┌─ Data section

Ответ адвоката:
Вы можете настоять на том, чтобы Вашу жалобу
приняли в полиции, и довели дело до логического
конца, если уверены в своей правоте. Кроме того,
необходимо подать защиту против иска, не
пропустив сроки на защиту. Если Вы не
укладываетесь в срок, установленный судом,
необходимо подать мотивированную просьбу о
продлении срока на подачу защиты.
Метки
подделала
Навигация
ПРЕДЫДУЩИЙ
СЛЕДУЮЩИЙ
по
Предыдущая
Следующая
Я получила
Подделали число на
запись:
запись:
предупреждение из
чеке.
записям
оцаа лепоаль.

└─

■ **What the task requires**
Copy out every row above word for word, keeping each line as it appears.

■ **Result of the task**
Ответ адвоката:
Вы можете настоять на том, чтобы Вашу жалобу
приняли в полиции, и довели дело до логического
конца, если уверены в своей правоте. Кроме того,
необходимо подать защиту против иска, не
пропустив сроки на защиту. Если Вы не
укладываетесь в срок, установленный судом,
необходимо подать мотивированную просьбу о
продлении срока на подачу защиты.
Метки
подделала
Навигация
ПРЕДЫДУЩИЙ
СЛЕДУЮЩИЙ
по
Предыдущая
Следующая
Я получила
Подделали число на
запись:
запись:
предупреждение из
чеке.
записям
оцаа лепоаль.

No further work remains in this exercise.